Shiffrin looked set to overtake Brignone until tripping up slightly with five gates left. It compounded, and Shiffrin couldn’t save the run, losing control, straddling the third-to-last gate and skiing out. The timing system still registered her finish — 34 hundredths faster than Brignone — but it was quickly corrected to the obvious disqualification.

Asked on French TV if she lost focus, Shiffrin said, “People are going to say that no matter what.”

“The surface changed a little bit on these last gates, so [on pre-race] inspection I saw it’s a bit more unstable on the snow,” she added. “I tried to be aware of that, but I knew that if I had a chance to make up nine tenths on Federica, or more than that, like one second, I had to push like crazy. So I did, and I had a very good run. I’m really happy with my skiing.”

It marked Shiffrin’s first time skiing out since she did so in three races at last February’s Olympics, where her best individual finish was ninth in five races. At the Olympics, she skied out within the first 13 seconds in each instance. On Monday, she was more than 40 seconds into her run.

“I was thinking, now I’m going to go through the mixed zone. and everyone’s going to ask, ‘Oh, is this Beijing again?'” Shiffrin said. “I didn’t really think about that for myself, but more for the people asking. But I also said before, coming into this world champs multiple times, I’m not afraid if it happens again. What if I don’t finish every run? What happened last year, and I survived. And then I’ve had some pretty amazing races this season. So I would take the season that I’ve had with no medals at the world championships. If it’s either/or, then I would take that. I’m happy with it. But I’m going to be pushing for medals, because that’s what you do at world champs. You wear your heart on your sleeve, and you go for it. I’m not afraid of the consequences, as long as I have that mentality, which I had today.”

NBC Sports analyst Steve Porino said what happened Monday was “completely different” from the Olympics, calling it “an error of aggression.”

“It certainly wasn’t nerves that sent her out,” Porino said on the Peacock broadcast. “This was Shiffrin knowing that she had to have a huge run to get the gold medal.

“The way she went out this time, I think she can brush that one off.”

Shiffrin was bidding to tie the modern-era records for individual world championships gold medals (seven) and total medals (12). Coming into Monday, she earned a medal in her last 10 world championships races dating to 2015.

Her next chance to match those records comes in Wednesday’s super-G, where she is a medal contender.
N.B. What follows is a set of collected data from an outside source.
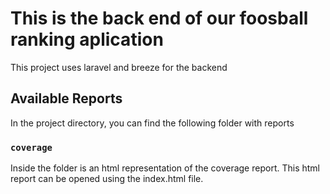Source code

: # This is the back end of our foosball ranking aplication

This project uses laravel and breeze for the backend

## Available Reports

In the project directory, you can find the following folder with reports

### `coverage`

Inside the folder is an html representation of the coverage report. This html report can be opened using the index.html file.



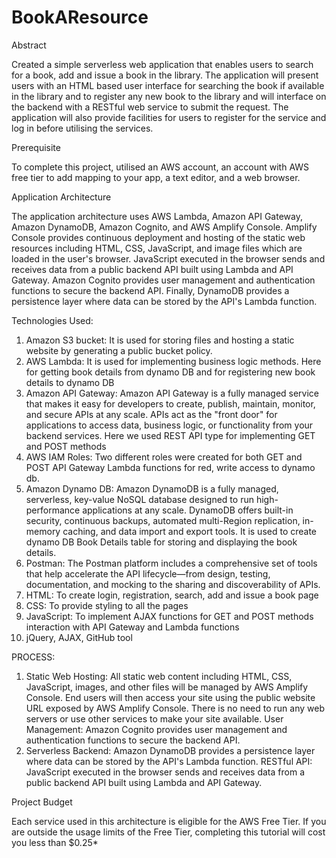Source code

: # BookAResource
Abstract

Created a simple serverless web application that enables users to search for a book, add and
issue a book in the library. The application will present users with an HTML based user
interface for searching the book if available in the library and to register any new book to the
library and will interface on the backend with a RESTful web service to submit the request.
The application will also provide facilities for users to register for the service and log in before
utilising the services.

Prerequisite

To complete this project, utilised an AWS account, an account with AWS free tier to
add mapping to your app, a text editor, and a web browser.

Application Architecture

The application architecture uses AWS Lambda, Amazon API Gateway, Amazon
DynamoDB, Amazon Cognito, and AWS Amplify Console. Amplify Console provides
continuous deployment and hosting of the static web resources including HTML, CSS,
JavaScript, and image files which are loaded in the user's browser. JavaScript executed in the
browser sends and receives data from a public backend API built using Lambda and API
Gateway. Amazon Cognito provides user management and authentication functions to secure
the backend API. Finally, DynamoDB provides a persistence layer where data can be stored by
the API's Lambda function.

Technologies Used:
1. Amazon S3 bucket: It is used for storing files and hosting a static website by generating
a public bucket policy.
2. AWS Lambda: It is used for implementing business logic methods. Here for getting
book details from dynamo DB and for registering new book details to dynamo DB
3. Amazon API Gateway: Amazon API Gateway is a fully managed service that makes
it easy for developers to create, publish, maintain, monitor, and secure APIs at any
scale. APIs act as the "front door" for applications to access data, business logic, or
functionality from your backend services. Here we used REST API type for
implementing GET and POST methods
4. AWS IAM Roles: Two different roles were created for both GET and POST API
Gateway Lambda functions for red, write access to dynamo db.
5. Amazon Dynamo DB: Amazon DynamoDB is a fully managed, serverless, key-value
NoSQL database designed to run high-performance applications at any scale.
DynamoDB offers built-in security, continuous backups, automated multi-Region
replication, in-memory caching, and data import and export tools. It is used to create
dynamo DB Book Details table for storing and displaying the book details.
6. Postman: The Postman platform includes a comprehensive set of tools that help
accelerate the API lifecycle—from design, testing, documentation, and mocking to the
sharing and discoverability of APIs.
7. HTML: To create login, registration, search, add and issue a book page
8. CSS: To provide styling to all the pages
9. JavaScript: To implement AJAX functions for GET and POST methods interaction
with API Gateway and Lambda functions
10. jQuery, AJAX, GitHub tool
    
PROCESS:

1. Static Web Hosting: All static web content including HTML, CSS, JavaScript, images, and
other files will be managed by AWS Amplify Console. End users will then access your site
using the public website URL exposed by AWS Amplify Console. There is no need to run any
web servers or use other services to make your site available.
User Management: Amazon Cognito provides user management and authentication functions
to secure the backend API.
2. Serverless Backend: Amazon DynamoDB provides a persistence layer where data can be
stored by the API's Lambda function.
RESTful API: JavaScript executed in the browser sends and receives data from a public
backend API built using Lambda and API Gateway.

Project Budget

Each service used in this architecture is eligible for the AWS Free Tier. If you are outside the
usage limits of the Free Tier, completing this tutorial will cost you less than $0.25*
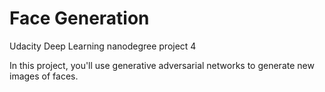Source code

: # Face Generation

Udacity Deep Learning nanodegree project 4

In this project, you'll use generative adversarial networks to generate new images of faces.
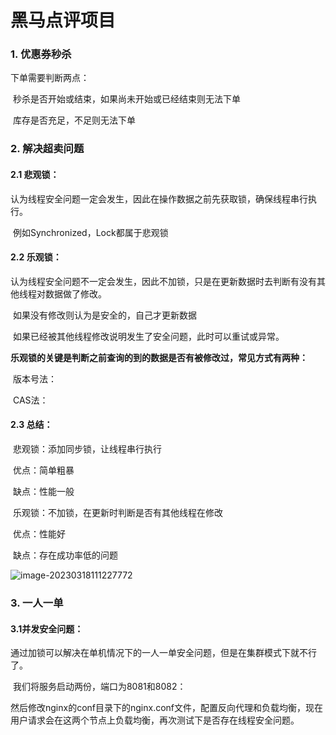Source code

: # 黑马点评项目

### 1. 优惠券秒杀

下单需要判断两点：

​	秒杀是否开始或结束，如果尚未开始或已经结束则无法下单

​	库存是否充足，不足则无法下单

### 2. 解决超卖问题

#### 	2.1 悲观锁：

​	认为线程安全问题一定会发生，因此在操作数据之前先获取锁，确保线程串行执行。

​	例如Synchronized，Lock都属于悲观锁

#### 	2.2 乐观锁：

​	认为线程安全问题不一定会发生，因此不加锁，只是在更新数据时去判断有没有其他线程对数据做了修改。

​	如果没有修改则认为是安全的，自己才更新数据

​	如果已经被其他线程修改说明发生了安全问题，此时可以重试或异常。

​	**乐观锁的关键是判断之前查询的到的数据是否有被修改过，常见方式有两种：**

​	版本号法：

​	CAS法：

#### 	2.3 总结：

​	悲观锁：添加同步锁，让线程串行执行

​		优点：简单粗暴

​		缺点：性能一般	

​	乐观锁：不加锁，在更新时判断是否有其他线程在修改

​		优点：性能好

​		缺点：存在成功率低的问题

![image-20230318111227772](C:\Users\Asphyxia\AppData\Roaming\Typora\typora-user-images\image-20230318111227772.png)

### 3. 一人一单

#### 	3.1并发安全问题：

​	通过加锁可以解决在单机情况下的一人一单安全问题，但是在集群模式下就不行了。

​	我们将服务启动两份，端口为8081和8082：

​	然后修改nginx的conf目录下的nginx.conf文件，配置反向代理和负载均衡，现在用户请求会在这两个节点上负载均衡，再次测试下是否存在线程安全问题。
Norway’s Ragnhild Mowinckel is the world’s top-ranked super-G skier through five races on the World Cup this season, though she was 71 hundredths behind Brignone in Monday’s super-G run.

Shiffrin has raced two super-Gs this season with a win and a seventh place.

She is expected to race three more times over the two-week worlds, which is separate from the World Cup circuit that she has torn up this season.

Shiffrin has a tour-leading 11 World Cup wins in 23 starts across all disciplines since November, moving her one shy of the career victories record of 86 accumulated by Swede Ingemar Stenmark in the 1970s and ’80s. Again, world championships races do not count toward the World Cup, which picks back up after worlds end in late February.

Worlds continue Tuesday with the men’s combined.